Could you see if this (somewhat outdated) section answers your question? You simply need a recent enough NVIDIA driver.
https://docs.anaconda.com/anaconda/user-guide/tasks/gpu-packages/#software-requirements
You can get a driver from here: https://www.nvidia.com/drivers
(marking TODO: we need to add something like this to our own conda-forge docs, preferably under this tips&tricks entry: https://conda-forge.org/docs/user/tipsandtricks.html#installing-cuda-enabled-packages-like-tensorflow-and-pytorch and here https://conda-forge.org/blog/posts/2021-11-03-tensorflow-gpu/)
libcuda.so
cannot be distributed via conda-forge because NVIDIA’s EULA does not allow redistribution. One needs to install it manually.
It is all working now! I had to
sudo apt install libcuda1
to get libcuda.so
. Then when I restarted, conda info
showed the __cuda
virtual package, so I made a new environment and just installed the tf 2.8.1 package, which was sufficient to get access to the GPU through a python interpreter.
libcuda.so
cannot be distributed via conda-forge because NVIDIA’s EULA does not allow redistribution. One needs to install it manually.
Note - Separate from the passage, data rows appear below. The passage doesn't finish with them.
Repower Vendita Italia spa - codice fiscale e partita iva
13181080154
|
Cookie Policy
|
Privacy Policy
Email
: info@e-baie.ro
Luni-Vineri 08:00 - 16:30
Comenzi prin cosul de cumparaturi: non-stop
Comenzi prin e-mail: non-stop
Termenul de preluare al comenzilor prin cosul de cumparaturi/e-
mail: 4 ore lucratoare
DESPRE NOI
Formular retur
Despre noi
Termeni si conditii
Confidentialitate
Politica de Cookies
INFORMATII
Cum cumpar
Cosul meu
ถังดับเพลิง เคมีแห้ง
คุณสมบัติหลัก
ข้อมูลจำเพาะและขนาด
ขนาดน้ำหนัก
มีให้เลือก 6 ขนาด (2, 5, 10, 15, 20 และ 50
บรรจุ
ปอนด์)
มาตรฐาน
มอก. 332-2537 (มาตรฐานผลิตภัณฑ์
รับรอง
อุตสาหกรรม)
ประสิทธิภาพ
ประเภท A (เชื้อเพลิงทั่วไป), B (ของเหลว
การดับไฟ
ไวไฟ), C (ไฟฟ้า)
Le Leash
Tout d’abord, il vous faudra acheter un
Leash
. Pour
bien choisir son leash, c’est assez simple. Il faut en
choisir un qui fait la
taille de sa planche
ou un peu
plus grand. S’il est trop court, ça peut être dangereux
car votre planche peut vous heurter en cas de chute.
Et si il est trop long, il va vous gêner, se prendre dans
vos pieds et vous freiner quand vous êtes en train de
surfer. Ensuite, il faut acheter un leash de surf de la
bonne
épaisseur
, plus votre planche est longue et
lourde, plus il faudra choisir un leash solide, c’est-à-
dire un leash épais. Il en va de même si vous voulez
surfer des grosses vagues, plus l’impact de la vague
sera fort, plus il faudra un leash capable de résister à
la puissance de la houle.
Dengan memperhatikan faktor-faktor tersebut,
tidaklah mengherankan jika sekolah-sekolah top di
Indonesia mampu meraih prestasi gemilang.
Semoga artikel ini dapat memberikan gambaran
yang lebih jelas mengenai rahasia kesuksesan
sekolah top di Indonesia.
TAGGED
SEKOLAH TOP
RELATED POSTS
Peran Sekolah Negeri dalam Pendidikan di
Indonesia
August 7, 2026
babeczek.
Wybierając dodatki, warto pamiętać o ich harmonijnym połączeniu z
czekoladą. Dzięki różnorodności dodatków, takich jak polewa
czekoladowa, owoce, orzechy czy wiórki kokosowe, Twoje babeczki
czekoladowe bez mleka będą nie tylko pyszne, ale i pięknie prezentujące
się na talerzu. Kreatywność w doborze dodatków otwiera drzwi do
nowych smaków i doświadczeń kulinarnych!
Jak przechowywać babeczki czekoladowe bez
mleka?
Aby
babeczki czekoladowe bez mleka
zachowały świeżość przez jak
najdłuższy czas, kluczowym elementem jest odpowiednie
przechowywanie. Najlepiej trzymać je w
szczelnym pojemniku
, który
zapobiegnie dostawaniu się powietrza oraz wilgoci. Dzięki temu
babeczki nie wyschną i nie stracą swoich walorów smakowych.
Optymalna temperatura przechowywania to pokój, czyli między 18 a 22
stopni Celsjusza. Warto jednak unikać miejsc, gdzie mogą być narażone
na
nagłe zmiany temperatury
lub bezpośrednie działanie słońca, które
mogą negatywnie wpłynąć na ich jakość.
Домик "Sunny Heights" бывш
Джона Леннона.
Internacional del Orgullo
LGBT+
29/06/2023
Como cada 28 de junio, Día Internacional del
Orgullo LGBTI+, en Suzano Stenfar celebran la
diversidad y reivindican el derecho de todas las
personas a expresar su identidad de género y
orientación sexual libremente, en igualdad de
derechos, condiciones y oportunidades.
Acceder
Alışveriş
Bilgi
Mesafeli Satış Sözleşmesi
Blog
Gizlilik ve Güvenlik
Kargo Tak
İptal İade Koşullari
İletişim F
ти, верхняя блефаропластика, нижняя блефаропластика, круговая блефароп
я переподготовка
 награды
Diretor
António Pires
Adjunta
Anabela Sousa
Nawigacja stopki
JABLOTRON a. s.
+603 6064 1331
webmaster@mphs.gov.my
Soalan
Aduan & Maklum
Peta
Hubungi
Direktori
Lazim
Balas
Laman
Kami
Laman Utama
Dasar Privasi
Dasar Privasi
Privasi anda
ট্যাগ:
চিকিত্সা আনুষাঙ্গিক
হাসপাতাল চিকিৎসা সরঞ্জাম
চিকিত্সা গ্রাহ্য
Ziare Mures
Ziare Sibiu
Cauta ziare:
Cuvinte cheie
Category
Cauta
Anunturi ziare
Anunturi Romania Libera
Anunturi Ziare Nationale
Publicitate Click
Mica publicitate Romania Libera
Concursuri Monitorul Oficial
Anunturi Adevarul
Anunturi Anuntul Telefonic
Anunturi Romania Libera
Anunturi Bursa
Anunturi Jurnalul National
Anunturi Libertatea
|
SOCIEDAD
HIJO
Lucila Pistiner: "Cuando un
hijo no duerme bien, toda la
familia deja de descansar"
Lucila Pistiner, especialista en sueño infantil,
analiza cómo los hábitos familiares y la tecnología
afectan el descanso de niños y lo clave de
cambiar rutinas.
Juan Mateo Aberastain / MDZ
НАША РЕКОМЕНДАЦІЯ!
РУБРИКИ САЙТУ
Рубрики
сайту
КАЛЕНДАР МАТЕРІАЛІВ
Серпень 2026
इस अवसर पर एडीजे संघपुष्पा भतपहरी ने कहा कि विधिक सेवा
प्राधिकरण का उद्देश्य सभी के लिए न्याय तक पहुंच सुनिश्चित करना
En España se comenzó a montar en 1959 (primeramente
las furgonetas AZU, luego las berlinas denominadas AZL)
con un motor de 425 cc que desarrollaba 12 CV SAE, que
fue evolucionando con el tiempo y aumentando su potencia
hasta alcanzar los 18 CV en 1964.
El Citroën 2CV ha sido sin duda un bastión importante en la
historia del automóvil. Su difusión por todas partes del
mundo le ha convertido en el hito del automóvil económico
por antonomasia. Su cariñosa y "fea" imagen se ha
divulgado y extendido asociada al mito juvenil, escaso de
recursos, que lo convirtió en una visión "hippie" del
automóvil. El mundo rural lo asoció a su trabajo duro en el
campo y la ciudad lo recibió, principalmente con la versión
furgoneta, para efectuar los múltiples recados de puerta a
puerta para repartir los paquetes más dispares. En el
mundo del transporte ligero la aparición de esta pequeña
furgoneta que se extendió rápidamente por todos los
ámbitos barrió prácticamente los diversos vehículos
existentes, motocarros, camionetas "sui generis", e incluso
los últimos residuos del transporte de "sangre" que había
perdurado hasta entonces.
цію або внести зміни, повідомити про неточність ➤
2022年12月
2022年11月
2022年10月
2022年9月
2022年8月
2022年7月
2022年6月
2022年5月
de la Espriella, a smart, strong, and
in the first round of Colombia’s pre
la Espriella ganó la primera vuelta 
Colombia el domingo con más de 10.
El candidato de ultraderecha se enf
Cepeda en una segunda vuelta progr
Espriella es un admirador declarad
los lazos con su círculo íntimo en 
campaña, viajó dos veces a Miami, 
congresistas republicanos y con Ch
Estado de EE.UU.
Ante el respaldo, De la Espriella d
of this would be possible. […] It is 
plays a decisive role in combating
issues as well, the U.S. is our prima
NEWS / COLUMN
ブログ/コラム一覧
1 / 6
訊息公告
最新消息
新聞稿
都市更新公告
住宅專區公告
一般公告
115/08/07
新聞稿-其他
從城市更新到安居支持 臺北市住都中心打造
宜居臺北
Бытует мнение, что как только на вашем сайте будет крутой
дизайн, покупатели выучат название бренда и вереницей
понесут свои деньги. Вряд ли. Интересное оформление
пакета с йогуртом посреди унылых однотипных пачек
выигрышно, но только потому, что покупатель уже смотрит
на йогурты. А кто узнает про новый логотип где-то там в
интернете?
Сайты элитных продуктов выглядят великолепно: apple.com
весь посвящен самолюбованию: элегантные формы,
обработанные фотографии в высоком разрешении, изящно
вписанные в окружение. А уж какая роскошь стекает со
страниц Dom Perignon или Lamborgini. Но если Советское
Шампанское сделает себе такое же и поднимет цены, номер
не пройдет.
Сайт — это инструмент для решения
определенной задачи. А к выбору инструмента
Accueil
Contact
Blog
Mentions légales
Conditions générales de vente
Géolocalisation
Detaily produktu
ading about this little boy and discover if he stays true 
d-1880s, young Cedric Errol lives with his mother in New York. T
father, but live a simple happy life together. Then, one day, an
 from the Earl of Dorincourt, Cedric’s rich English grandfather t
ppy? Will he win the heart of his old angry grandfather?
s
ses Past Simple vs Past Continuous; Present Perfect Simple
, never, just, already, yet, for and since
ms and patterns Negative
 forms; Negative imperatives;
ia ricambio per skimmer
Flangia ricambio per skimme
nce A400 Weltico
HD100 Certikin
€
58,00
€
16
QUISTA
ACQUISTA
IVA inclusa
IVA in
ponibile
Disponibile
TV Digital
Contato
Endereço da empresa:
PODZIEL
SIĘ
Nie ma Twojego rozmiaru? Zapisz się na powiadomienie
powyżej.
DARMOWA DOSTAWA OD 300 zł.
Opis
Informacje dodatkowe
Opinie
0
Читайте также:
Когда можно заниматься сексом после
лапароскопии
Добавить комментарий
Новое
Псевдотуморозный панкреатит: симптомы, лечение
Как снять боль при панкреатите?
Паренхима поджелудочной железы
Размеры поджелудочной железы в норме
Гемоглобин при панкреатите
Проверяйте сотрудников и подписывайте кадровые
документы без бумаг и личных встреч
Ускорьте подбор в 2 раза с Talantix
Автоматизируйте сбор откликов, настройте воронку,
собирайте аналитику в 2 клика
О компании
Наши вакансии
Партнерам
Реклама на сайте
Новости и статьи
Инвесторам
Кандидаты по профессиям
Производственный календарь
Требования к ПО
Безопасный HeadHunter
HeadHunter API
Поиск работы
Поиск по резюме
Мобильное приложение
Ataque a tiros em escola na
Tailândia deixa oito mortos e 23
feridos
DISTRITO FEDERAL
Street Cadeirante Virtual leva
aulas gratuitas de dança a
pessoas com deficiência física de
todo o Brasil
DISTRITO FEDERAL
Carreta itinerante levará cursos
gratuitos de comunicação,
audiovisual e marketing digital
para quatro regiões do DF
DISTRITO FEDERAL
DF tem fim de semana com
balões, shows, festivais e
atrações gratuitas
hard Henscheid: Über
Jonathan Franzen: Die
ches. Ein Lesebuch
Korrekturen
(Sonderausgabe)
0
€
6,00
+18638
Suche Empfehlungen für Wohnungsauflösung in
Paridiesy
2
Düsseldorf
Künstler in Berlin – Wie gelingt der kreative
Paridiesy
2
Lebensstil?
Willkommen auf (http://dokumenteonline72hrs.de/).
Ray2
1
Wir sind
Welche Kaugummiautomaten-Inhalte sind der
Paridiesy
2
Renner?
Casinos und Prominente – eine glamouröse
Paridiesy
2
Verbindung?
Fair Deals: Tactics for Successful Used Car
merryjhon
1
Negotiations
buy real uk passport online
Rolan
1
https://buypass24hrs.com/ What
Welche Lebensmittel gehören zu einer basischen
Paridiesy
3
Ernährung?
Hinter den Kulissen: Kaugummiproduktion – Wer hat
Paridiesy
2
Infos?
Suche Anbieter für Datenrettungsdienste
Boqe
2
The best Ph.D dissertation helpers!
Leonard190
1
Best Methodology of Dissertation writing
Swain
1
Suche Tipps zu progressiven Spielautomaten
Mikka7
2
I do definitely remember at some point that I was able to get CUDA-enabled TensorFlow working without manually installing libcuda1
, but it's also possible that some other system package depended on it and so it was installed even though I didn't manually install it. It is worth noting that Debian is able to package up libcuda.so
through some presumably legal means, so perhaps there is some way to do it.
In any case, this is all working for me now, and likely will for other people experiencing this issue if they install the system CUDA library. Thanks everyone for the help!